Chorei e pedi aos Deuses que me dessem fortuna para conseguir lá chegar uma outra vez.

O barulho das vozes que me rodeavam era aquele que nos assalta no fim de um pesadelo, naquela altura mesmo antes de acordar, e chateava.

Debaixo daquele fogo deixei a minha mente e a minha alma rodopiarem sinistramente em volta de mim até me conseguir encontrar no meio de um suicídio público, daqueles em que se poderia bater palmas ao mortificado actor de tão trágica comédia e, tentando apalpar algum conforto senti então as pontas dos dedos tacteantes encontrarem carne como a minha e virei o meu corpo, sorrindo, preparando o beijo que me iria levar de volta.
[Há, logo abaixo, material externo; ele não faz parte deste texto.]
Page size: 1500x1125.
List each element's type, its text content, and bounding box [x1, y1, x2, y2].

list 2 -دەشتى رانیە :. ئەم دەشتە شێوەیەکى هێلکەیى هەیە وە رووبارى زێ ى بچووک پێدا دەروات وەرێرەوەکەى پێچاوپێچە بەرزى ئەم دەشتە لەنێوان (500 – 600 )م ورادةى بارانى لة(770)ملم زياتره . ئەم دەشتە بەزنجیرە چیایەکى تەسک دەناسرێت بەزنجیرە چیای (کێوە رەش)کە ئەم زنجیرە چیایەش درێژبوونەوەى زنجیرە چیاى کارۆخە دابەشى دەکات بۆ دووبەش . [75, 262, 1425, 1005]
Reparei então que a cara que tinha em frente a mim não era a que esperara encontrar.

Esta tinha um esgar que outrora poderia ter sido um sorriso mas que não o era já e olhava-me fixamente com os olhos emoldurados pelo vermelho velho do sangue misturado com o pó.

Tentei ignorar o ruído que me rodeava e voltar àquela cozinha da minha infância, desesperadamente tentei levantar-me e sair correndo mas não consegui: uma barra toldava-me os movimentos.

Era uma barra metafísica, uma barra que não se sujeitava aos baixos desígnios da Natureza e que nunca mais na minha vida se iria separar de mim.

Só muito mais tarde soube que o carro armadilhado tinha morto mais 29 pessoas além de mim.

Agora sorrio toda a minha tristeza e canto só para mim o fado que tão cedo aprendi.



Eu quero amar

amar perdidamente

Amar, só por amar é que há lei

Mais este, aquele outro e toda a gente

Amar

amar e não amar ninguém



Longa é a espera neste vazio que confronto com indiferença e a morte já não é um estorvo pois aprendi a esperar por companhia.

Alguém que me faça a vontade e me lembre como eu era pois a memória já me escapa.

Cedo aprendi que não podemos esperar que exista paz no mundo dos vivos mas, neste que habito agora, a paz está também ausente e a angústia de ver vezes sem conta corpos trucidados pela estupidez é constante.

Se tornar a morrer, quero morrer feliz.